Pathologic findings of the peripheral nerve in alcoholic neuropathy generally are agreed to consist of axonal degeneration with secondary segmental demyelination.

Alcohol-related peripheral neuropathy (ALN) is associated with a small-fiber neuropathy that can be detected with skin biopsy in heavy alcohol drinking individuals with normal thiamine status. Skin biopsy is a useful, minimally invasive biomarker that could extend studies to understand the effect of alcohol on the peripheral nerves and to evaluate potential therapeutic agents in larger clinical trials.[19, 20]




Medical Care

Treatment is directed toward stopping further damage to the peripheral nerves and returning to normal functioning. These can be achieved by alcohol abstinence, a nutritionally balanced diet supplemented by all B vitamins, and rehabilitation. However, in the setting of ongoing ethanol use, vitamin supplementation alone has not been convincingly shown to be sufficient for improvement in most patients.

While alcohol-related peripheral neuropathy (ALN) may not be completely reversed, there are many different options to treat the paresthesias and dysesthesias of peripheral neuropathy.

When patients are first diagnosed with ALN, appropriate care to prevent alcohol withdrawl symptoms should be given. 

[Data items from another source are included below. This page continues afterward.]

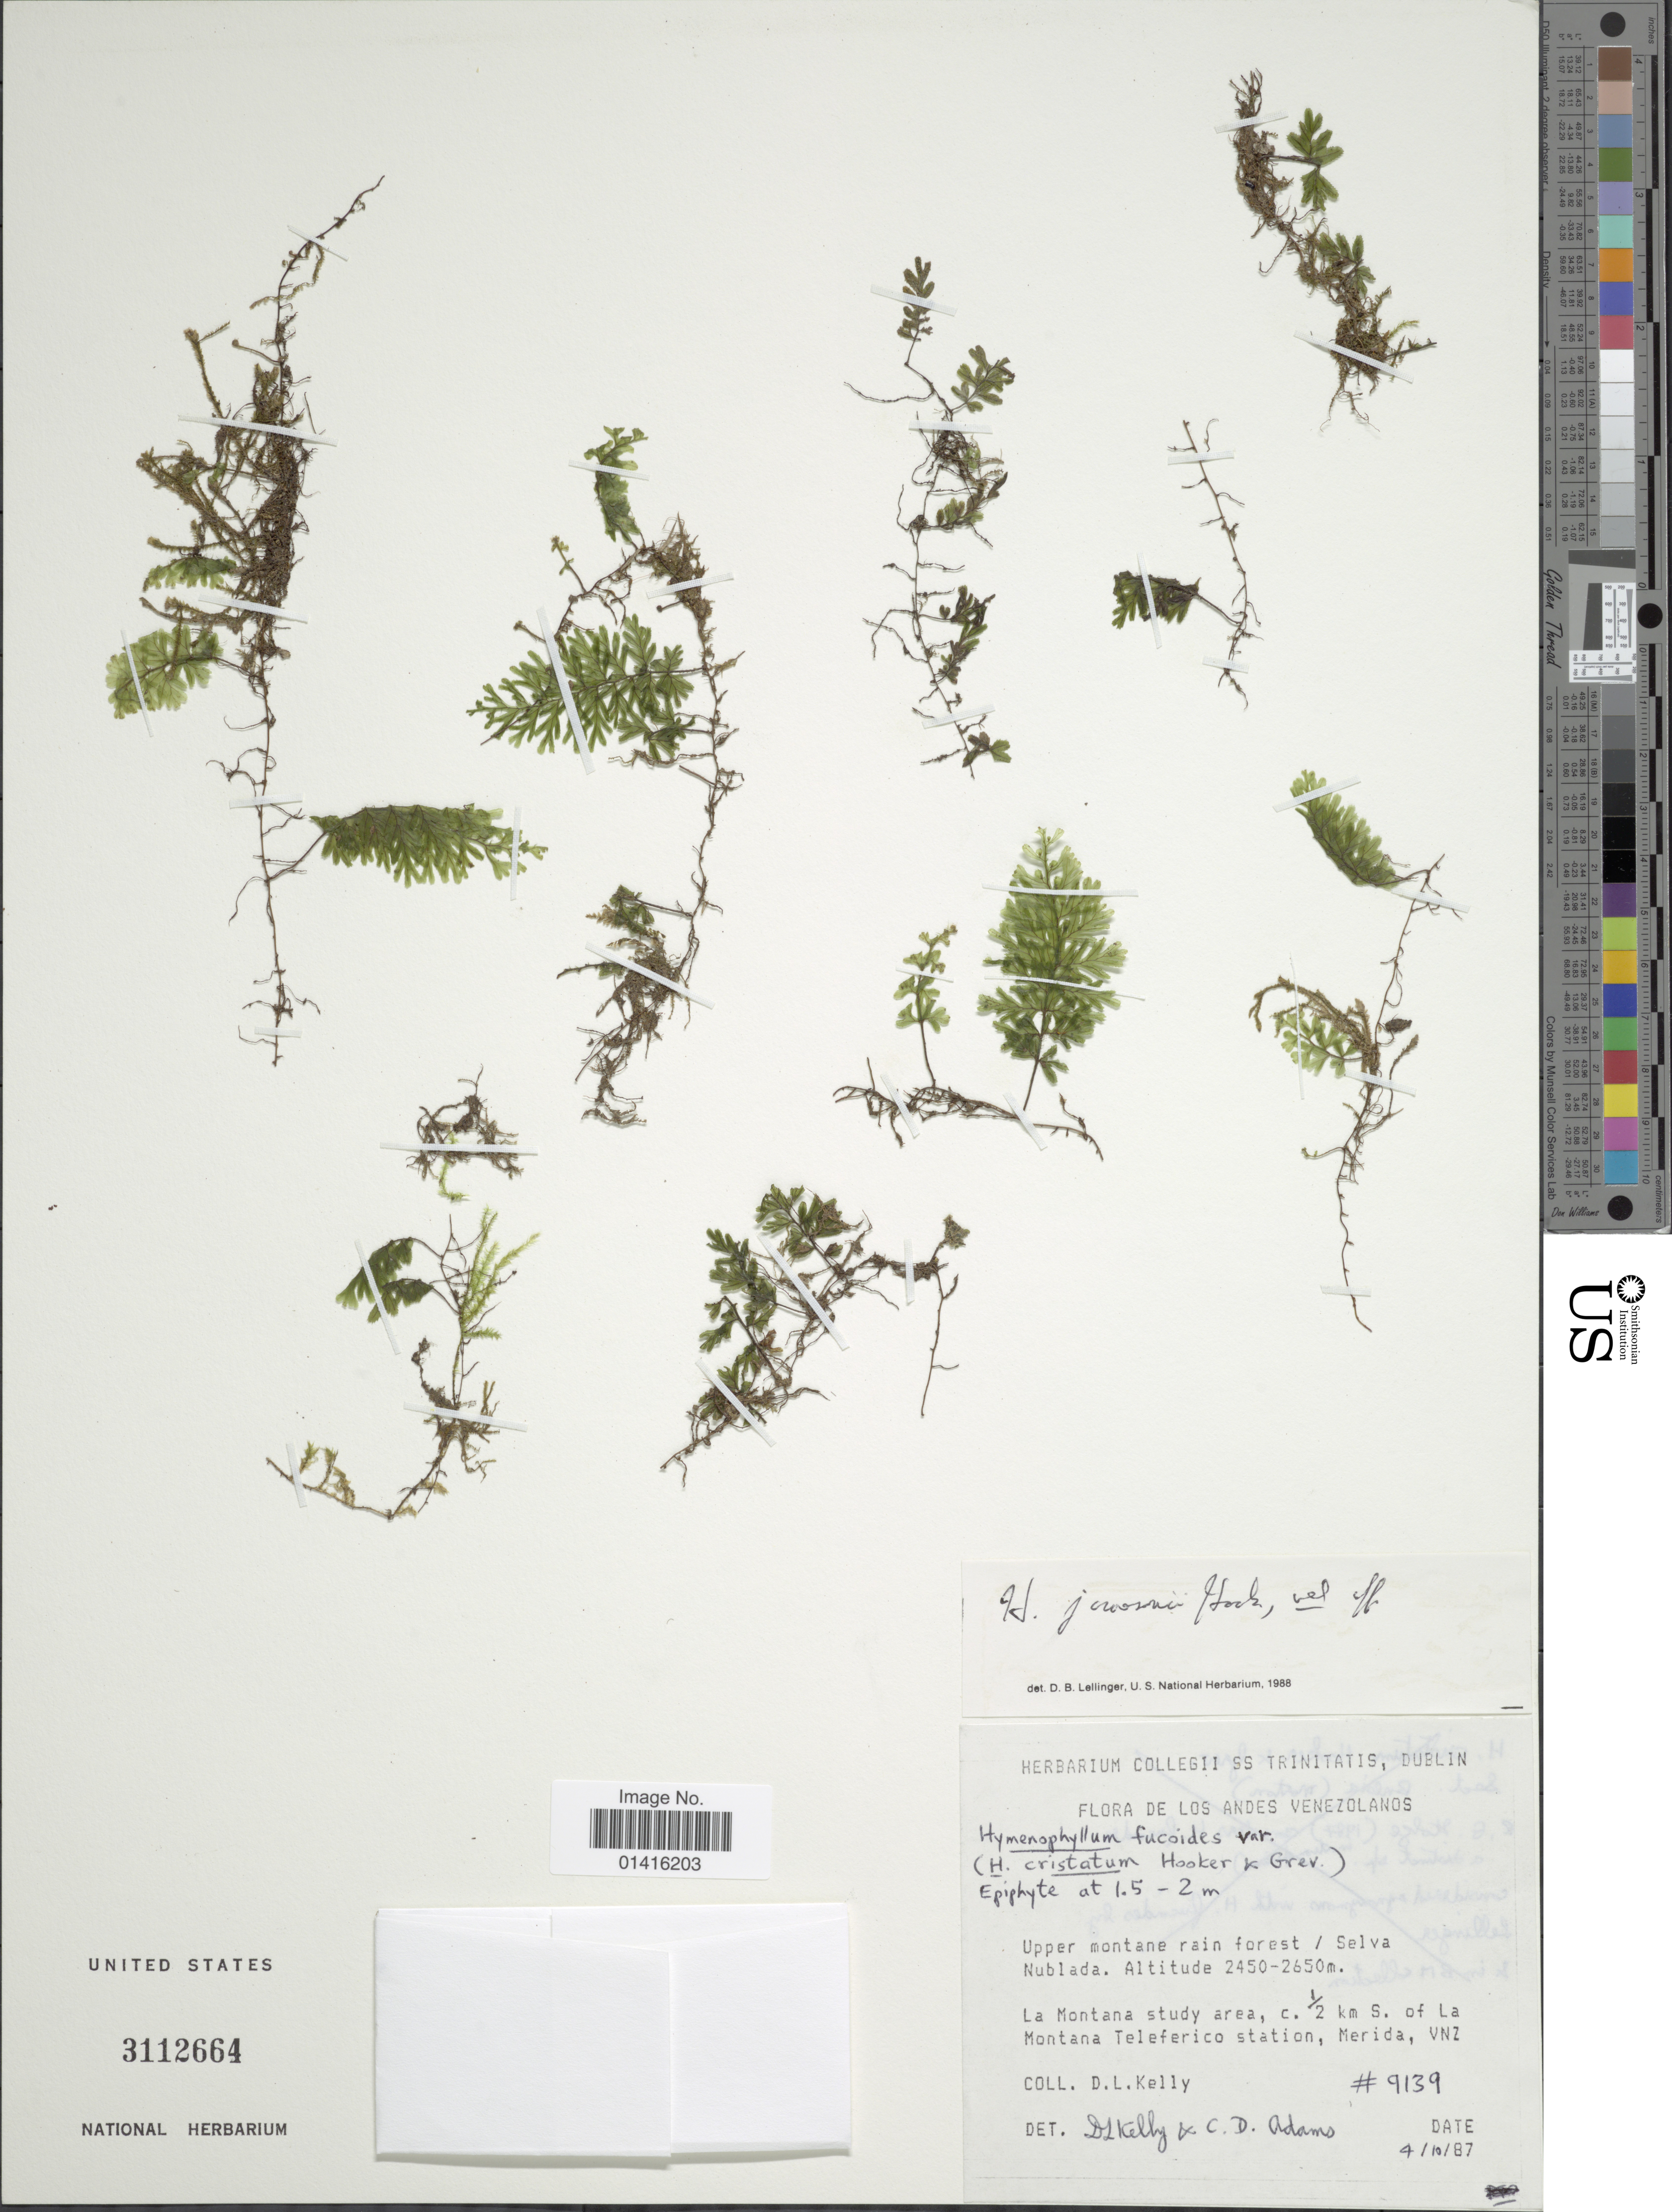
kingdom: Plantae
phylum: Tracheophyta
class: Polypodiopsida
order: Hymenophyllales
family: Hymenophyllaceae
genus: Hymenophyllum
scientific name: Hymenophyllum jamesonii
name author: Hook.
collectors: D. Kelly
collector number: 9139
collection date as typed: Transcribed d/m/y: 4/10/87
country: Venezuela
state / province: Mérida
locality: De Los Andes, La Montana study area, c. ½ km S. of La Montana Teleferico station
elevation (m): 2450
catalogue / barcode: US 3112664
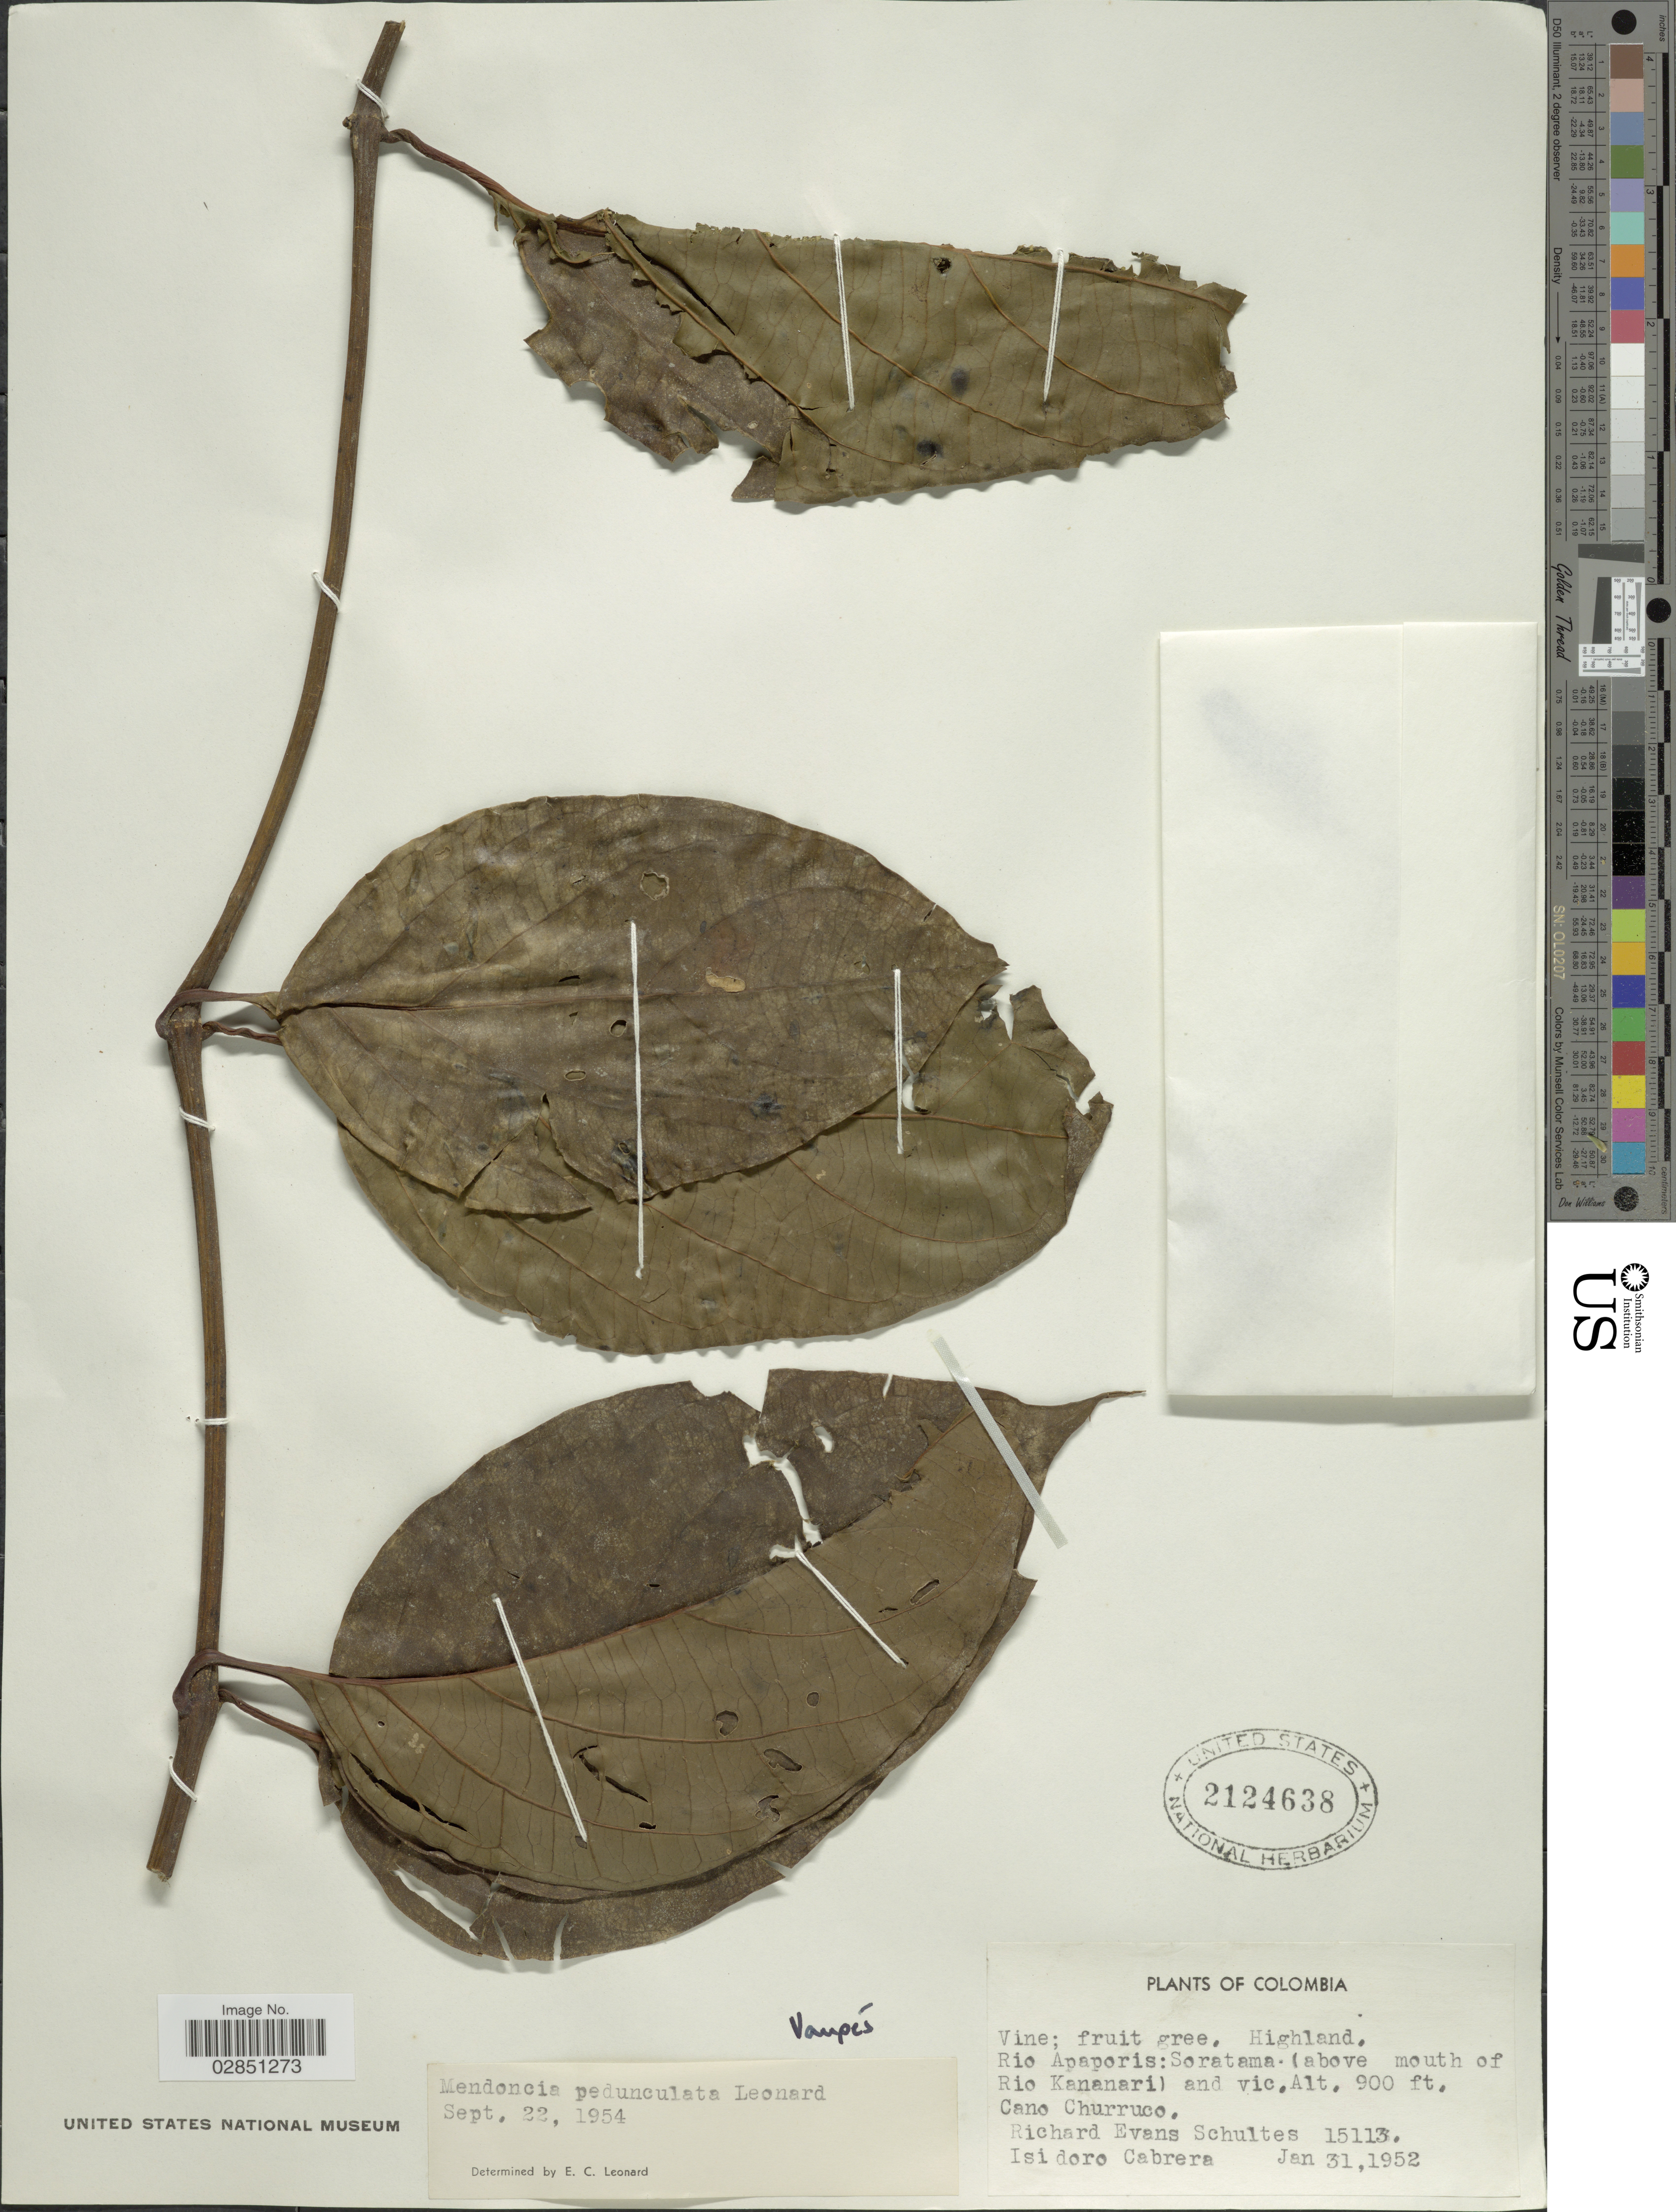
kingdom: Plantae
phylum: Tracheophyta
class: Magnoliopsida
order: Lamiales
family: Acanthaceae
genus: Mendoncia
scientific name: Mendoncia pedunculata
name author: Leonard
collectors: R. E. Schultes & I. Cabrera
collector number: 15113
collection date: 1952-01-31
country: Colombia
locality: Rio Apaporis: Soratama (above mouth of Rio Kananari) and vic. Cano Churruco.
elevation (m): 274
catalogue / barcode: US 2124638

According to Dina et al, adrenal medullectomy and administration of glucocorticoid receptor antagonist mifepristone (RU 38486) prevented and reversed a model of painful peripheral neuropathy in alcohol binge-drinking rats. Their results suggest a convergence of the effects of mediators of the hypothalamic-pituitary-adrenal axis and the sympathoadrenal-stress axis on sensory neurons in the induction and maintenance of alcohol-induced painful peripheral neuropathy.[19]